An alternative way that courts apply apparently neutral criteria
to the disadvantage of the non-white parent occurs which the
judge accords a negative value to cultural practices different
from their own. Most judges tend to view the information given
to them from their own perspective
Race has also been raised explicitly in post-Palmore cases
on appeal where one side or the other claims that the trial
court decision was impermissibly affected by race. Where the
trial court has awarded custody to the Black parent and the
white parent objects on appeal that the decision was impermissibly
affected by race, the appeals court tends to agree and remand
the case for further hearings. However, where custody has
been awarded to the white parent and the Black parent objects
that race has been a factor; the appeals courts have consistently
found that some non-racial factor was the decisive factor.
How courts should consider race
How should trial courts and forensic psychiatrists address
racial identity issues in interracial custody disputes? First,
courts should be required (at least in interracial custody
cases and arguably in all) to consider, as one element of
the child's best interests, the ability of each parent to
help the child to develop a healthy racial or bi-racial identity
(i.e., psychological resolution about his or her racial group
membership). At the very least, that would require that the
judge address the racial issues explicitly. This in turn would
require the judge to become conscious of his own racial preconceptions;
or at least to provide the appellate court with information
as to whether or not he was doing so.
Secondly, it would require that the forensic psychiatrist
address explicitly the question of race. Again, this is an
issue that should probably be addressed as to all parents,
but it is certainly critical for children of interracial marriages.
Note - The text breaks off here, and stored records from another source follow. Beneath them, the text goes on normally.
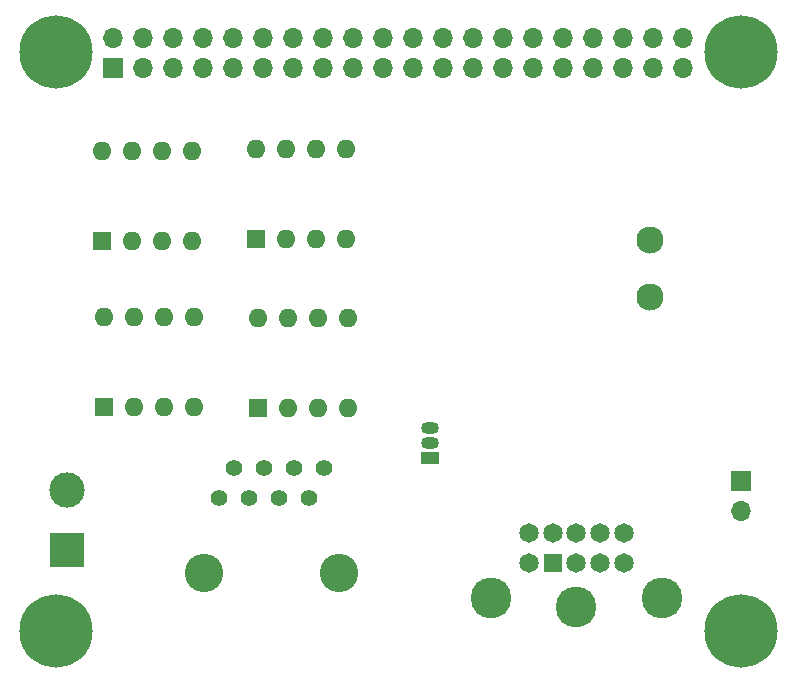
<source format=gbs>
%TF.GenerationSoftware,KiCad,Pcbnew,(6.0.10)*%
%TF.CreationDate,2023-01-13T18:11:07+01:00*%
%TF.ProjectId,InterfaceS88GleisboxRPi,496e7465-7266-4616-9365-533838476c65,rev?*%
%TF.SameCoordinates,Original*%
%TF.FileFunction,Soldermask,Bot*%
%TF.FilePolarity,Negative*%
%FSLAX46Y46*%
G04 Gerber Fmt 4.6, Leading zero omitted, Abs format (unit mm)*
G04 Created by KiCad (PCBNEW (6.0.10)) date 2023-01-13 18:11:07*
%MOMM*%
%LPD*%
G01*
G04 APERTURE LIST*
%ADD10R,3.000000X3.000000*%
%ADD11C,3.000000*%
%ADD12C,3.450000*%
%ADD13C,1.650000*%
%ADD14R,1.500000X1.500000*%
%ADD15C,3.251200*%
%ADD16C,1.397000*%
%ADD17C,6.200000*%
%ADD18R,1.500000X1.050000*%
%ADD19O,1.500000X1.050000*%
%ADD20R,1.700000X1.700000*%
%ADD21O,1.700000X1.700000*%
%ADD22R,1.600000X1.600000*%
%ADD23O,1.600000X1.600000*%
%ADD24C,2.300000*%
G04 APERTURE END LIST*
D10*
%TO.C,J5*%
X95000000Y-93900000D03*
D11*
X95000000Y-88820000D03*
%TD*%
D12*
%TO.C,J2*%
X130850000Y-98000000D03*
X145350000Y-98000000D03*
X138100000Y-98800000D03*
D13*
X142100000Y-92500000D03*
X140100000Y-92500000D03*
X134100000Y-92500000D03*
X142100000Y-95000000D03*
X138100000Y-92500000D03*
X136100000Y-92500000D03*
X134100000Y-95000000D03*
X140100000Y-95000000D03*
X138100000Y-95000000D03*
D14*
X136100000Y-95000000D03*
%TD*%
D15*
%TO.C,J4*%
X106540000Y-95900000D03*
X117970000Y-95900000D03*
D16*
X116700000Y-87000000D03*
X115430000Y-89540000D03*
X114160000Y-87000000D03*
X112890000Y-89540000D03*
X111620000Y-87000000D03*
X110350000Y-89540000D03*
X109080000Y-87000000D03*
X107810000Y-89540000D03*
%TD*%
D17*
%TO.C,*%
X152000000Y-51800000D03*
%TD*%
%TO.C,*%
X94000000Y-51800000D03*
%TD*%
%TO.C,*%
X94000000Y-100800000D03*
%TD*%
%TO.C,*%
X152000000Y-100800000D03*
%TD*%
D18*
%TO.C,U4*%
X125660000Y-86170000D03*
D19*
X125660000Y-84900000D03*
X125660000Y-83630000D03*
%TD*%
D20*
%TO.C,J3*%
X152000000Y-88080000D03*
D21*
X152000000Y-90620000D03*
%TD*%
D22*
%TO.C,U6*%
X111000000Y-67600000D03*
D23*
X113540000Y-67600000D03*
X116080000Y-67600000D03*
X118620000Y-67600000D03*
X118620000Y-59980000D03*
X116080000Y-59980000D03*
X113540000Y-59980000D03*
X111000000Y-59980000D03*
%TD*%
D22*
%TO.C,U7*%
X111100000Y-81900000D03*
D23*
X113640000Y-81900000D03*
X116180000Y-81900000D03*
X118720000Y-81900000D03*
X118720000Y-74280000D03*
X116180000Y-74280000D03*
X113640000Y-74280000D03*
X111100000Y-74280000D03*
%TD*%
D22*
%TO.C,U5*%
X98100000Y-81800000D03*
D23*
X100640000Y-81800000D03*
X103180000Y-81800000D03*
X105720000Y-81800000D03*
X105720000Y-74180000D03*
X103180000Y-74180000D03*
X100640000Y-74180000D03*
X98100000Y-74180000D03*
%TD*%
D22*
%TO.C,U8*%
X97900000Y-67800000D03*
D23*
X100440000Y-67800000D03*
X102980000Y-67800000D03*
X105520000Y-67800000D03*
X105520000Y-60180000D03*
X102980000Y-60180000D03*
X100440000Y-60180000D03*
X97900000Y-60180000D03*
%TD*%
D24*
%TO.C,Y1*%
X144300000Y-72550000D03*
X144300000Y-67650000D03*
%TD*%
D20*
%TO.C,J1*%
X98900000Y-53100000D03*
D21*
X98900000Y-50560000D03*
X101440000Y-53100000D03*
X101440000Y-50560000D03*
X103980000Y-53100000D03*
X103980000Y-50560000D03*
X106520000Y-53100000D03*
X106520000Y-50560000D03*
X109060000Y-53100000D03*
X109060000Y-50560000D03*
X111600000Y-53100000D03*
X111600000Y-50560000D03*
X114140000Y-53100000D03*
X114140000Y-50560000D03*
X116680000Y-53100000D03*
X116680000Y-50560000D03*
X119220000Y-53100000D03*
X119220000Y-50560000D03*
X121760000Y-53100000D03*
X121760000Y-50560000D03*
X124300000Y-53100000D03*
X124300000Y-50560000D03*
X126840000Y-53100000D03*
X126840000Y-50560000D03*
X129380000Y-53100000D03*
X129380000Y-50560000D03*
X131920000Y-53100000D03*
X131920000Y-50560000D03*
X134460000Y-53100000D03*
X134460000Y-50560000D03*
X137000000Y-53100000D03*
X137000000Y-50560000D03*
X139540000Y-53100000D03*
X139540000Y-50560000D03*
X142080000Y-53100000D03*
X142080000Y-50560000D03*
X144620000Y-53100000D03*
X144620000Y-50560000D03*
X147160000Y-53100000D03*
X147160000Y-50560000D03*
%TD*%
M02*

</source>
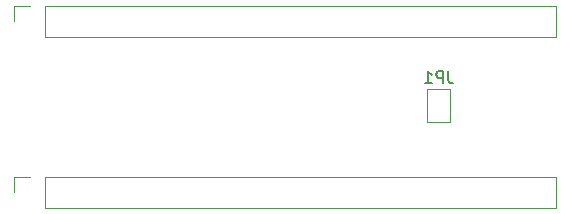
<source format=gbr>
%TF.GenerationSoftware,KiCad,Pcbnew,(5.1.10-1-10_14)*%
%TF.CreationDate,2021-07-19T22:46:51-06:00*%
%TF.ProjectId,f0-study-board,66302d73-7475-4647-992d-626f6172642e,rev?*%
%TF.SameCoordinates,Original*%
%TF.FileFunction,Legend,Bot*%
%TF.FilePolarity,Positive*%
%FSLAX46Y46*%
G04 Gerber Fmt 4.6, Leading zero omitted, Abs format (unit mm)*
G04 Created by KiCad (PCBNEW (5.1.10-1-10_14)) date 2021-07-19 22:46:51*
%MOMM*%
%LPD*%
G01*
G04 APERTURE LIST*
%ADD10C,0.120000*%
%ADD11C,0.150000*%
G04 APERTURE END LIST*
D10*
%TO.C,JP1*%
X133600000Y-105750000D02*
X133600000Y-108550000D01*
X133600000Y-108550000D02*
X135600000Y-108550000D01*
X135600000Y-108550000D02*
X135600000Y-105750000D01*
X135600000Y-105750000D02*
X133600000Y-105750000D01*
%TO.C,J2*%
X98670000Y-113170000D02*
X98670000Y-114500000D01*
X100000000Y-113170000D02*
X98670000Y-113170000D01*
X101270000Y-113170000D02*
X101270000Y-115830000D01*
X101270000Y-115830000D02*
X144510000Y-115830000D01*
X101270000Y-113170000D02*
X144510000Y-113170000D01*
X144510000Y-113170000D02*
X144510000Y-115830000D01*
%TO.C,J1*%
X98670000Y-98670000D02*
X98670000Y-100000000D01*
X100000000Y-98670000D02*
X98670000Y-98670000D01*
X101270000Y-98670000D02*
X101270000Y-101330000D01*
X101270000Y-101330000D02*
X144510000Y-101330000D01*
X101270000Y-98670000D02*
X144510000Y-98670000D01*
X144510000Y-98670000D02*
X144510000Y-101330000D01*
%TO.C,JP1*%
D11*
X135433333Y-104252380D02*
X135433333Y-104966666D01*
X135480952Y-105109523D01*
X135576190Y-105204761D01*
X135719047Y-105252380D01*
X135814285Y-105252380D01*
X134957142Y-105252380D02*
X134957142Y-104252380D01*
X134576190Y-104252380D01*
X134480952Y-104300000D01*
X134433333Y-104347619D01*
X134385714Y-104442857D01*
X134385714Y-104585714D01*
X134433333Y-104680952D01*
X134480952Y-104728571D01*
X134576190Y-104776190D01*
X134957142Y-104776190D01*
X133433333Y-105252380D02*
X134004761Y-105252380D01*
X133719047Y-105252380D02*
X133719047Y-104252380D01*
X133814285Y-104395238D01*
X133909523Y-104490476D01*
X134004761Y-104538095D01*
%TD*%
M02*

</source>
The psychiatrist would then be forced to assess the racial
identity (i.e., psychological resolution regarding the meaning
of his or her racial group membership) level of each parent
and child, so that he would then be in a position to assess
which parent would be most able to assist the child in developing
a healthy racial identity. It should not be sufficient, for
instance, for a forensic psychiatrist to say that a white
parent had once taken his mixed race children to a Kwanzaa
festival as an indicator of the parent's ability to raise
his children with a healthy race identity.
Applying the principles above to facts such as these would
require a far more detailed analysis of the parent's own racial
views and identities.
Conclusion
The belief that courts can be race neutral in custody decisions
by disregarding race is hollow. Except in the unusual situation
where the judge, the psychiatrist, the attorneys and the parties
are all functioning at a level of autonomy or internalization,
a claim to ignore race will more likely result in a decision
framed through the lens of whiteness, a decision that will
recreate and reinforce patterns of white domination.